All I'm getting out of this flap is "nice business, wouldn't want to see anything happen to it." How is it that FB can't figure out how to be the victim instead of the villain in this fuzzy drama? Does Zuckerberg not have someone on staff who tells him how big a check to write and to whom to write it?
I continue to use Facebook for the simplest of practical reasons: it's the easiest way to keep an eye on news and opinion in my little county. I mute all the national nonsense as quickly as I can figure out how. It doesn't matter in the least whether I like the platform: I'll use whatever platform a majority of my neighbors use, because their presence is the only important thing. They're the ones I'm trying to talk to conveniently. I notice, however, that my "blogging," as the current county leadership describes my activity, arouses significant hostility in the powers that be, particularly as it so clearly got me elected at about 5% of the cost that most of them are used to spending on a campaign. I guess that means I'm a "vector" too.
8 comments:
I'm also starting to see articles about what a lousy PR guy/communicator Zuckerberg is, and so he needs to go. Who knew he was a Republican?
I'll use whatever platform a majority of my neighbors use, because their presence is the only important thing. They're the ones I'm trying to talk to conveniently.
Build a fence along your back yard property line and go lean on it. If you build it, they will come for the conversation.
But do keep up the blogging, too; we all know that, as a County mucky-muck, you now have even more time on your hands. Besides, now you're one of the PTB; you can change the communications channels while also smoking out the wastrels and embarrassing them. Blogging wasn't their idea; that's why they're so upset.
Eric Hines
If you're a "vector," you must be infecting people with common sense.
Keep it up!
They're not really into communicating in any way. One reason they run campaigns based on robocalls and mailbox-stuffing is that they'd really not talk in that much detail about policy. In contrast, I'm a compulsive blabbermouth lecturer. I'll address any audience that's willing to have me, on any subject they like.
But despite running for office, I'm an introvert. My back fence puts me in contact with a small handful of people, which is still a bigger number than I really want daily personal contact with. On Facebook, I can monitor what's stirring among thousands of people, from my living room. It's a small county, but still more people than I'm going to rub elbows with physically.
For communications in my immediate local community I use Nextdoor.com. It's a little clunkier than FB, but if it became more widespread and could easily link the whole county, I'll cheerfully switch to it.
Nextdoor is our local bulletin board, too, but the folks here mostly use if for finding odd jobs doers and finding/posting a find of a lost pet. The Plano police are pretty good about getting their word out, too, on it.
It's not much for conversation, though. Most of the folks in my neighborhood are about as social as my wife and I.
Eric Hines
Our Nextdoor site rarely hosts long discussions or arguments.

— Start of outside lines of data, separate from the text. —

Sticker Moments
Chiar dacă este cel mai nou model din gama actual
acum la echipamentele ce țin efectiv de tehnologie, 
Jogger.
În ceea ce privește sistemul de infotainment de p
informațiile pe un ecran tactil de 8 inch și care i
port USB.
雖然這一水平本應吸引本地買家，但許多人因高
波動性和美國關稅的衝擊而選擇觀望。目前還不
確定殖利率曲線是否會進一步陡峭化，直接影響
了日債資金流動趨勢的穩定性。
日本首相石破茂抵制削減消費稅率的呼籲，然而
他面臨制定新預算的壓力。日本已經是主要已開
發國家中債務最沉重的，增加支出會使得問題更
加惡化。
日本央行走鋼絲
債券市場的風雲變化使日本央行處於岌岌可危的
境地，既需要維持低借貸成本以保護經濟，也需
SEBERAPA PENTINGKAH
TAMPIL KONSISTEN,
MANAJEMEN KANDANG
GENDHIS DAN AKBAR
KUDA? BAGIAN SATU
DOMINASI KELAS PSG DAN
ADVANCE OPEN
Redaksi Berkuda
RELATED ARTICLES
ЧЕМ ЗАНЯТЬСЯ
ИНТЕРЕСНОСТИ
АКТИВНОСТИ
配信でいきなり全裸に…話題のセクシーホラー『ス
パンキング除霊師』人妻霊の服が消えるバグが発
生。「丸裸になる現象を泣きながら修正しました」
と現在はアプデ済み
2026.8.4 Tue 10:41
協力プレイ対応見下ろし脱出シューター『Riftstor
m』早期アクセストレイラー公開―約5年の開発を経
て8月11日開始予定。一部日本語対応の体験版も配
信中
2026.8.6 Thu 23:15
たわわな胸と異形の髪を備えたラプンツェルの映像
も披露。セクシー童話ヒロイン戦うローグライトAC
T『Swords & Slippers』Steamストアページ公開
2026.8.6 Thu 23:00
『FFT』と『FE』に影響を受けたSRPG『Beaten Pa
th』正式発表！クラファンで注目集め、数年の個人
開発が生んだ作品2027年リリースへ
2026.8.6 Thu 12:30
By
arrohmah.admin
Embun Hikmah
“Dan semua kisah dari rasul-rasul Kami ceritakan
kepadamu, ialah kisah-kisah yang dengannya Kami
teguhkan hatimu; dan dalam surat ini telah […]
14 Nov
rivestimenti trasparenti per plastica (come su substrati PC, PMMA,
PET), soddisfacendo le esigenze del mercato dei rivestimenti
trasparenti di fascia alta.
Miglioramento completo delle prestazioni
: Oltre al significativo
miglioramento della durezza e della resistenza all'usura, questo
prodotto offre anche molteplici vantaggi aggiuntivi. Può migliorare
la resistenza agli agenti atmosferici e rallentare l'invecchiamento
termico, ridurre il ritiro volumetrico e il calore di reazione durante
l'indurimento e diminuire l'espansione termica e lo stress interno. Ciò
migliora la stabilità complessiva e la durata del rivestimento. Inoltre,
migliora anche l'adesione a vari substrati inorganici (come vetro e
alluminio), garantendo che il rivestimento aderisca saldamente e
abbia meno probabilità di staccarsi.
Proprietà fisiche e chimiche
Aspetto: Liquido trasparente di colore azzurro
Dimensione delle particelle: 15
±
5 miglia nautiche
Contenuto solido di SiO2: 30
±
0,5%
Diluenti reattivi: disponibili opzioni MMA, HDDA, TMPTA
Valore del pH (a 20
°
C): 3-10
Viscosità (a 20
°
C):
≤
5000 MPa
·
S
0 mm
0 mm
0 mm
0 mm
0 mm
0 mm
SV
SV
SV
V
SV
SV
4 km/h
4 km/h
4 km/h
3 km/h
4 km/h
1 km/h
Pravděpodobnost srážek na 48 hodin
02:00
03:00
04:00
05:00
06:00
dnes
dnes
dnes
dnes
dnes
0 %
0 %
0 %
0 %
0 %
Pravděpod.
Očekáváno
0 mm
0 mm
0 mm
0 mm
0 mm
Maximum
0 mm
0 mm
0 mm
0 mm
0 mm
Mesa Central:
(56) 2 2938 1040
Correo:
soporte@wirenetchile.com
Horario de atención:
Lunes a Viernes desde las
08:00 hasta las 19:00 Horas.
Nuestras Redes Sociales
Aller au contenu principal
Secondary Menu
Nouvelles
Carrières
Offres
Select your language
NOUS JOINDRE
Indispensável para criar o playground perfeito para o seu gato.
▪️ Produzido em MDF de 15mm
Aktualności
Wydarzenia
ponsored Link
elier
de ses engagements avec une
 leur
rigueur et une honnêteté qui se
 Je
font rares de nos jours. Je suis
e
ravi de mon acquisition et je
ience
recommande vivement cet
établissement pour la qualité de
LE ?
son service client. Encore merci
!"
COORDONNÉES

Mostly people put out alerts on the occasional burglary, local public parties, fire department stuff. Anyone being really provocative pretty much gets shut down, a technique that works because the people doing it are people one has to answer to in real life, very nearby neighbors. This is a few hundred people. When you increase the scale to the county, even in this very small county, there's more anonymity and therefore worse behavior.
I saw Nate Silver complaining yesterday that ‘FB isn’t even trying’ by noting that the top news stories shared there were frequently from Ben Shapiro or FOX News.
I wonder if a "tell me clearly what FB did wrong" campaign would be at all interesting.
The way it works now is, if you don't know, you're part of the problem. Anyway, I don't think it's about what they do or the results they get, it's just about whether they have their head right.